To the point: he had clear memories of the corn field he trudged through. Remembered it as a boy, when he’d lived in the farmhouse on the hill overlooking it. The field was sown with tobacco then and covered in gauzy netting that mirrored the gypsy moths tenting the surrounding trees. Later it was beets, then lettuce, and finally corn, and whenever it was freshly plowed he and his brothers would charge out into the deep brown of it. They threw clods of dirt at each other and made grenade noises when their projectiles hit home. Pointed fingers at each other and rat-a-tatted if they missed.
He was the last of the brothers left. He didn’t like to think of how they died, two of them bed-ridden and cancerous, one drunk and sorrowful.
Think about a man’s death too long and you won’t remember his life.
He stumbled and pretended that it was the uneven ground of the cornfield. Not the memories. Not the day.
The day a man dies should be the least important day of his life, he thought. Not worth talking about.
When he was younger, the hunt was the flush of the bird, the kick of the gun, the bark of the dog set loose to retrieve.
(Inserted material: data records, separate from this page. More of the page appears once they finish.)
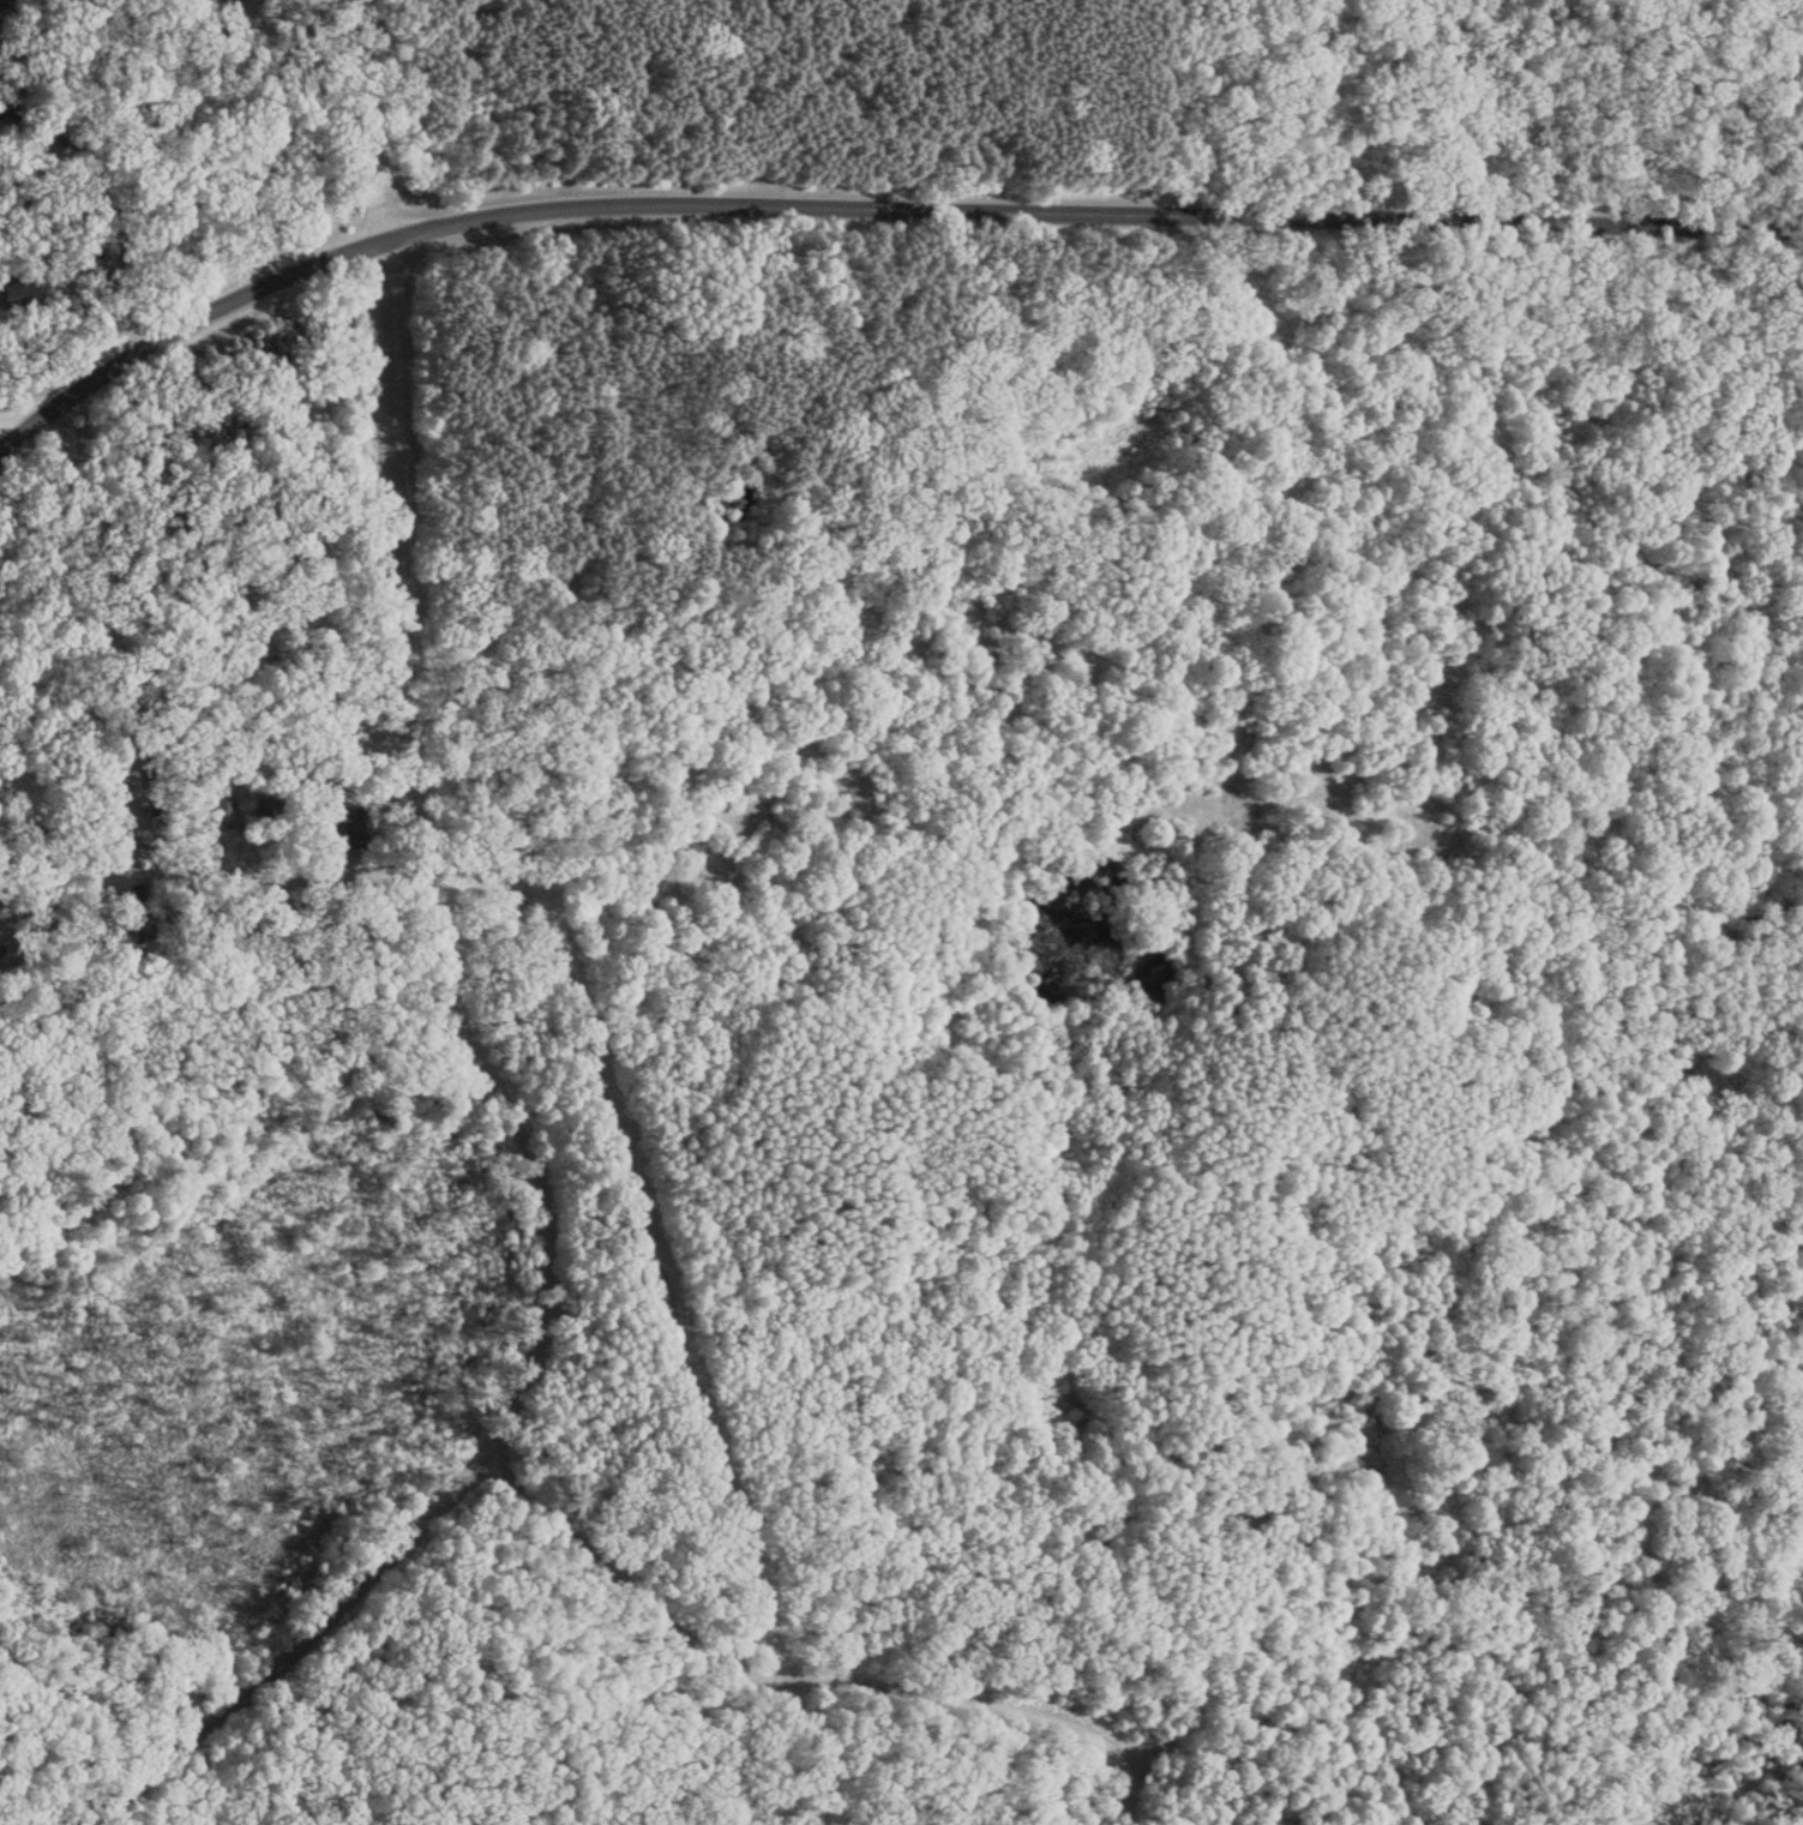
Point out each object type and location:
road: (872, 168)
building: (16, 293)
road: (207, 832)
road: (468, 1025)
road: (1411, 1294)
road: (769, 1639)
road: (94, 1651)
road: (1121, 1779)

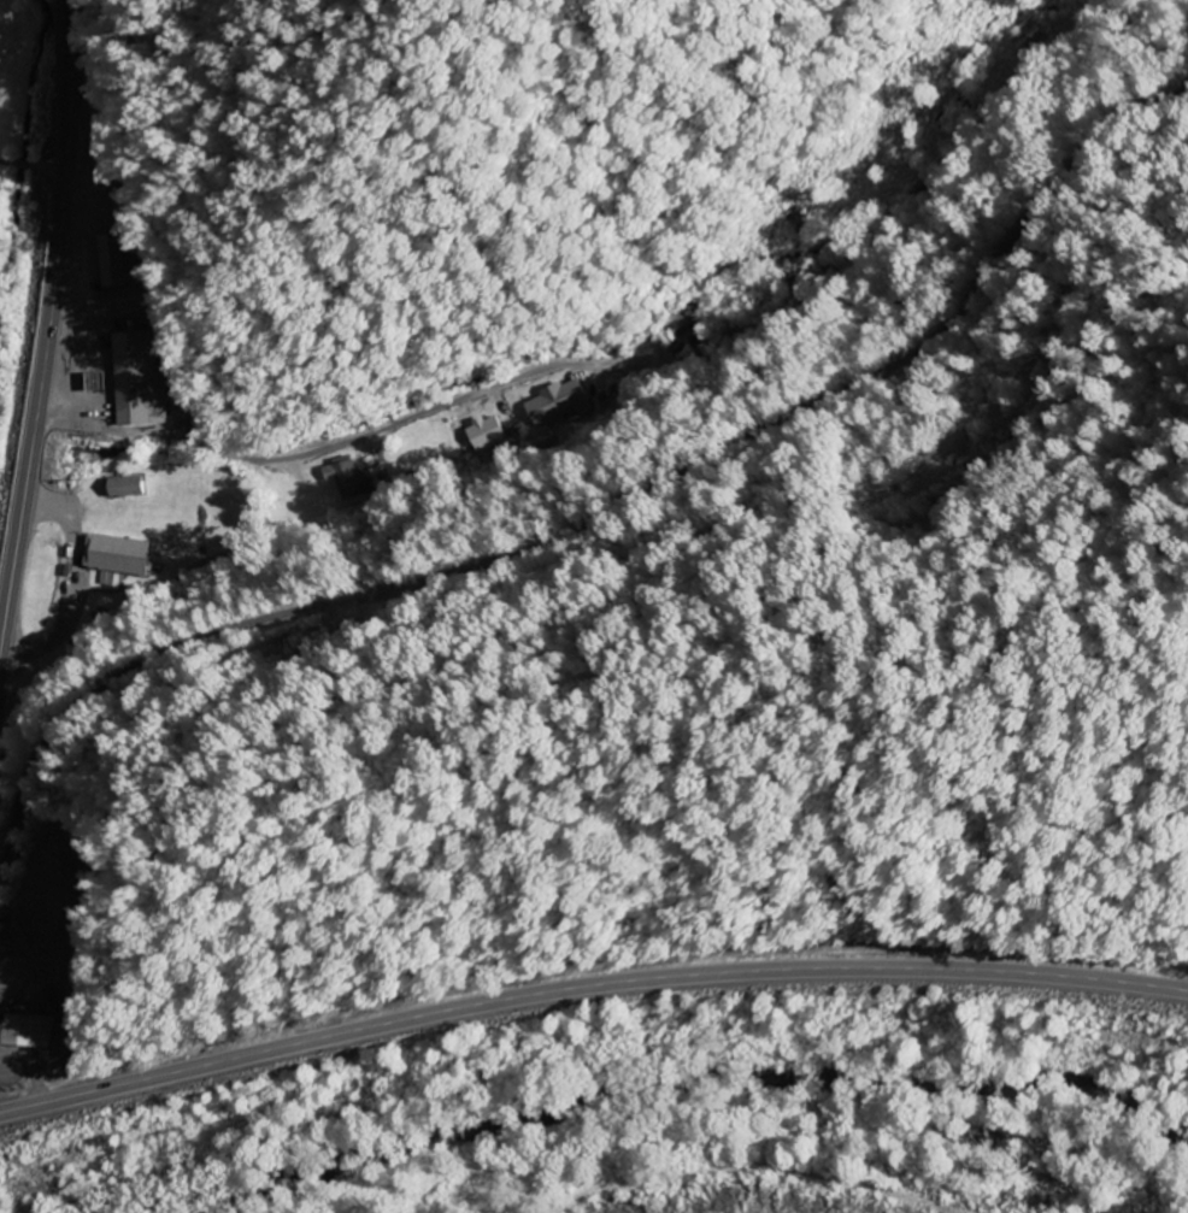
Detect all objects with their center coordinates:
building: (103, 132)
building: (111, 262)
building: (799, 288)
road: (47, 325)
building: (688, 338)
building: (139, 382)
building: (557, 403)
building: (352, 480)
building: (222, 486)
building: (127, 488)
road: (600, 517)
building: (119, 556)
road: (588, 983)
building: (23, 1032)

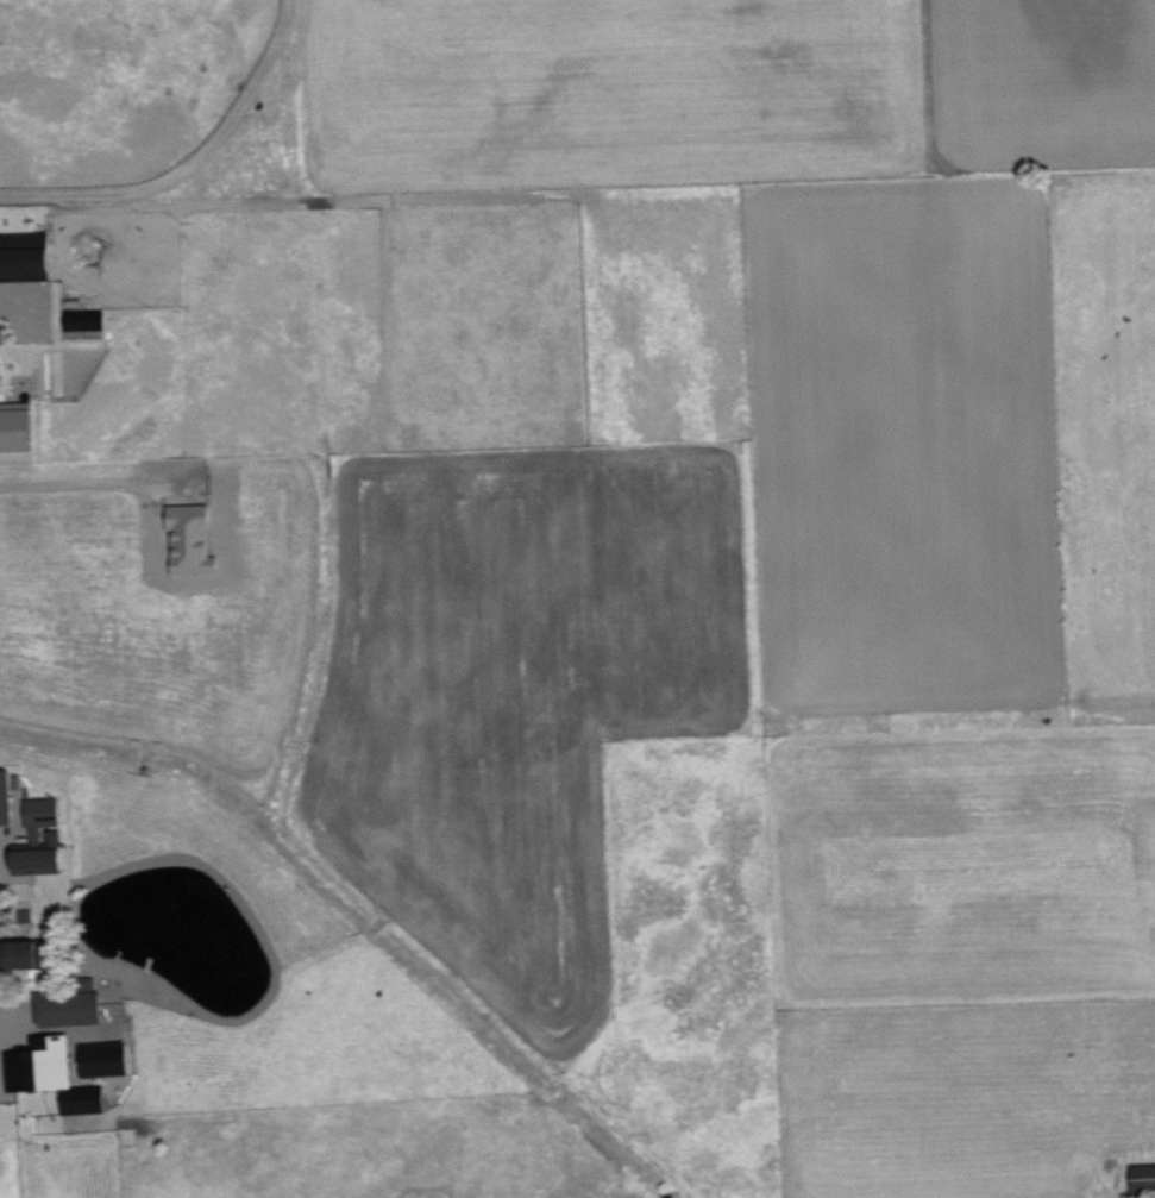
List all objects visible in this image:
road: (188, 165)
building: (28, 258)
building: (87, 318)
building: (2, 356)
building: (18, 427)
building: (6, 797)
building: (43, 838)
building: (25, 914)
building: (22, 954)
building: (72, 1005)
building: (102, 1059)
building: (42, 1064)
building: (85, 1106)
building: (1144, 1177)

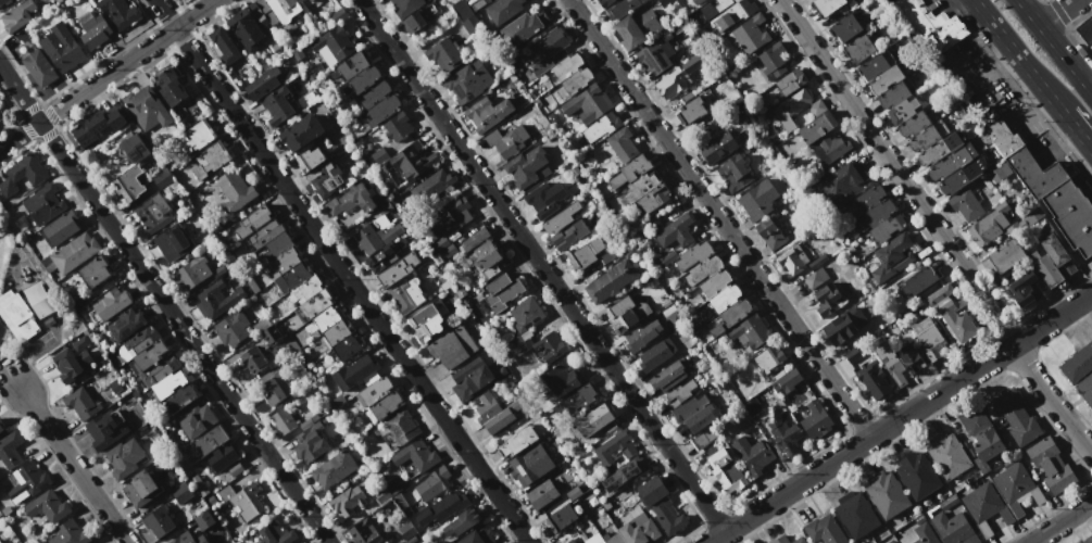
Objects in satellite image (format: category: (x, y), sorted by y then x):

But now, watching the pheasant soar low into the forest, its flapping done, all he could see was the inevitable end: the bird, suddenly bereft—of thrust, of life—become now only a broken thing falling from the sky. He saw it over and over, the broken thing falling, a hundred broken things, a thousand, falling, always falling, and he saw their carcasses in the dead and dying corn, their bodies matching the dull brown tapestry of the dirt and cornstalks beneath them, the feathers of their heads incongruously iridescent and bright.
The pheasant disappeared into the dark of the forest.
After a time, he followed.
He thought he might find a tree to sit beneath for a while. See if the day got any colder.